裴月姝剛出來就聽到這句話,暗自皺眉。
她以為霍弛要見長極,不過是許久沒見想看看他,可照他的意思是想和長極進一步培養感情。
可他也不想想,要是有一日長極當著外人的麵將他認了出來,到時候該如何解釋?
“不必了,山莊裏什麽都有。”
裴月姝一走近,長極就伸著雙手要她抱,霍弛沒辦法隻能鬆手,結果那個小壞蛋差點一腳蹬到他臉上。
霍弛看著桌子上沾滿口水的玉扳指,又看了一眼地上被長極摔碎的玉佩,一時覺得小崽子真不是那麽好帶的。

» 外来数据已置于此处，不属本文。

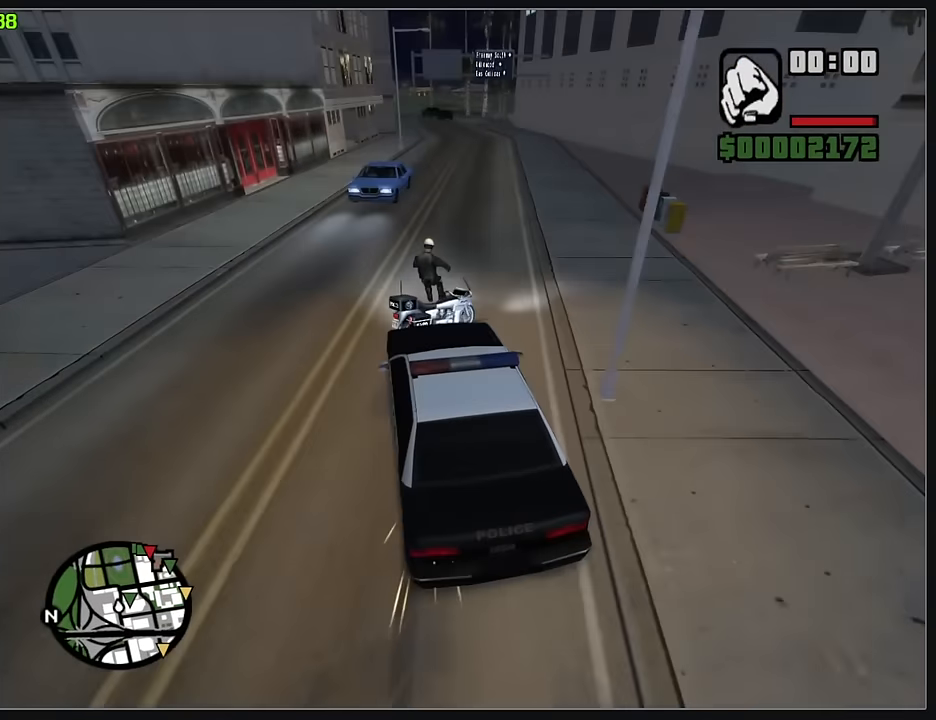
{"keys": ["d"], "mouse": [], "events": [[133, "d", "down"]]}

裴月姝穿著海棠紅的寢衣,發梢沾了些水,打濕了腰間的一小塊衣料。
霍弛目光灼灼地盯著她的背影,耳邊是她輕柔的歌聲,沒有什麽技巧,隻是簡單的哼唱卻宛如天籟,長極趴在她肩膀上,隨著她的踱步和輕拍,很快就睡著。
他突然就一點都不生氣了。
裴月姝將長極放回搖床,偏頭就見霍弛的臉色沒有之前那麽臭。
她以為還需她再哄哄,沒想到霍弛像以前一樣主動朝她伸出手。
裴月姝被他拉到腿上坐著,因為長極睡了兩人的聲音都壓得很低,又靠得那般近,在這寂靜的夜晚,顯得是那麽的曖昧與神秘。

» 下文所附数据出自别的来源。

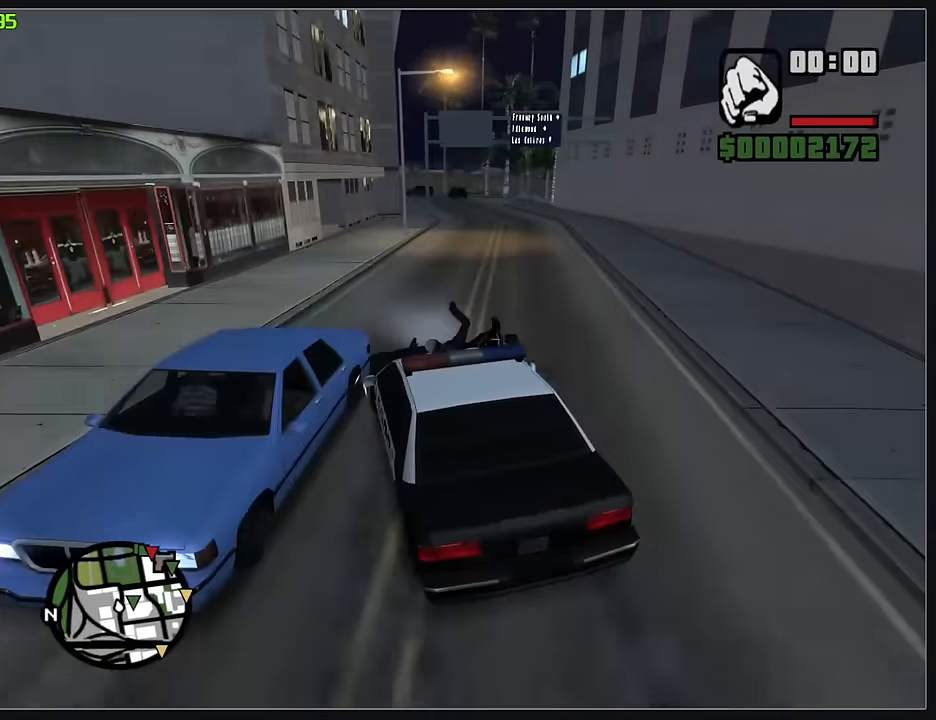
{"keys": ["d"], "mouse": [], "events": [[17, "d", "up"], [183, "d", "down"]]}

“季氏的人還是不死心,以為這次鬥敗了向嘉善,可以再填一把火,他們弄了幾個人進承德山莊,雖然是在外院伺候,但想要動個手腳還是很簡單的。”
霍弛拿了一張帕子給她擦拭發梢上的水,正巧裴二夫人派人去廷尉署報案,他也能趁此機會來承德山莊把那幾個人探查清楚。
裴月姝一猜就是,必定是她這邊的人出了問題,霍弛才會這麽大張旗鼓的來搜查。
“先留著吧,指不定會派上大用場。”
“嗯。”
然後便是沉默。
長極在這,裴月姝也沒那個心情與他做那種事。